* Goal of the exercise: Output every line of text from all the items below as a JSON list of strings, one string per line and no blank lines. Leave the pictures out of the answer.

* Items in a dataset:
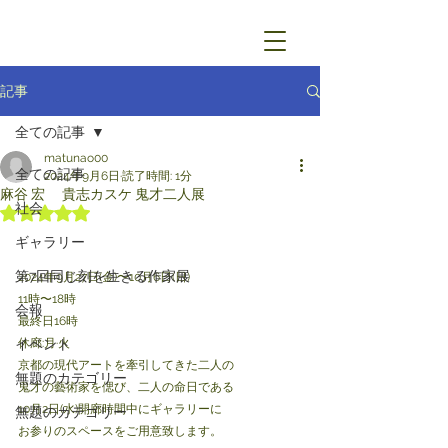
記事
全ての記事
matunao00
全ての記事
2024年9月6日
読了時間: 1分
麻谷 宏 貴志カスケ 鬼才二人展
社会
5つ星のうちNaNと評価されています。
ギャラリー
第7回同じ刻を生きる作家展
2024年9月27日(金)〜10月6日(日)
11時〜18時
会報
最終日16時
イベント
休廊:月·火
京都の現代アートを牽引してきた二人の
無題のカテゴリー
鬼才の藝術家を偲び、二人の命日である
10月2日(水)開廊時間中にギャラリーに
無題のカテゴリー
お参りのスペースをご用意致します。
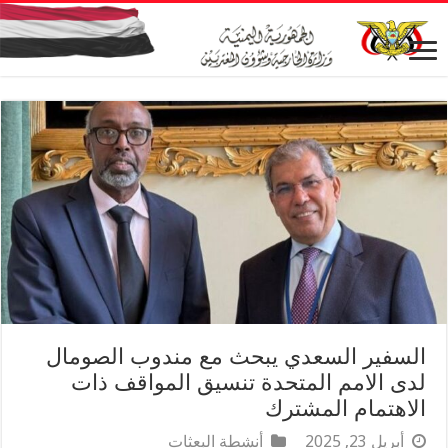
السفير السعدي يبحث مع مندوب الصومال
لدى الامم المتحدة تنسيق المواقف ذات
الاهتمام المشترك
أبريل 23, 2025
أنشطة البعثات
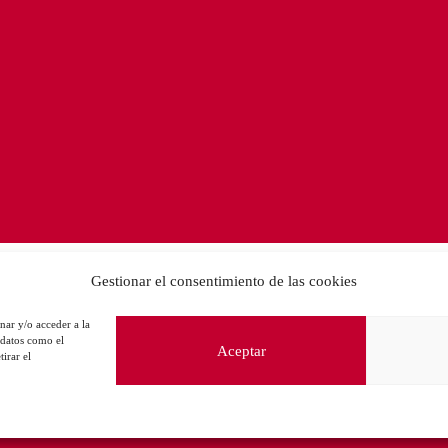
Gestionar el consentimiento de las cookies
nar y/o acceder a la
 datos como el
Aceptar
irar el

* Reply to the exercise:
[
  "記事",
  "全ての記事",
  "matunao00",
  "全ての記事",
  "2024年9月6日",
  "読了時間: 1分",
  "麻谷 宏 貴志カスケ 鬼才二人展",
  "社会",
  "5つ星のうちNaNと評価されています。",
  "ギャラリー",
  "第7回同じ刻を生きる作家展",
  "2024年9月27日(金)〜10月6日(日)",
  "11時〜18時",
  "会報",
  "最終日16時",
  "イベント",
  "休廊:月·火",
  "京都の現代アートを牽引してきた二人の",
  "無題のカテゴリー",
  "鬼才の藝術家を偲び、二人の命日である",
  "10月2日(水)開廊時間中にギャラリーに",
  "無題のカテゴリー",
  "お参りのスペースをご用意致します。",
  "السفير السعدي يبحث مع مندوب الصومال",
  "لدى الامم المتحدة تنسيق المواقف ذات",
  "الاهتمام المشترك",
  "أبريل 23, 2025",
  "أنشطة البعثات",
  "Gestionar el consentimiento de las cookies",
  "nar y/o acceder a la",
  " datos como el",
  "Aceptar",
  "irar el"
]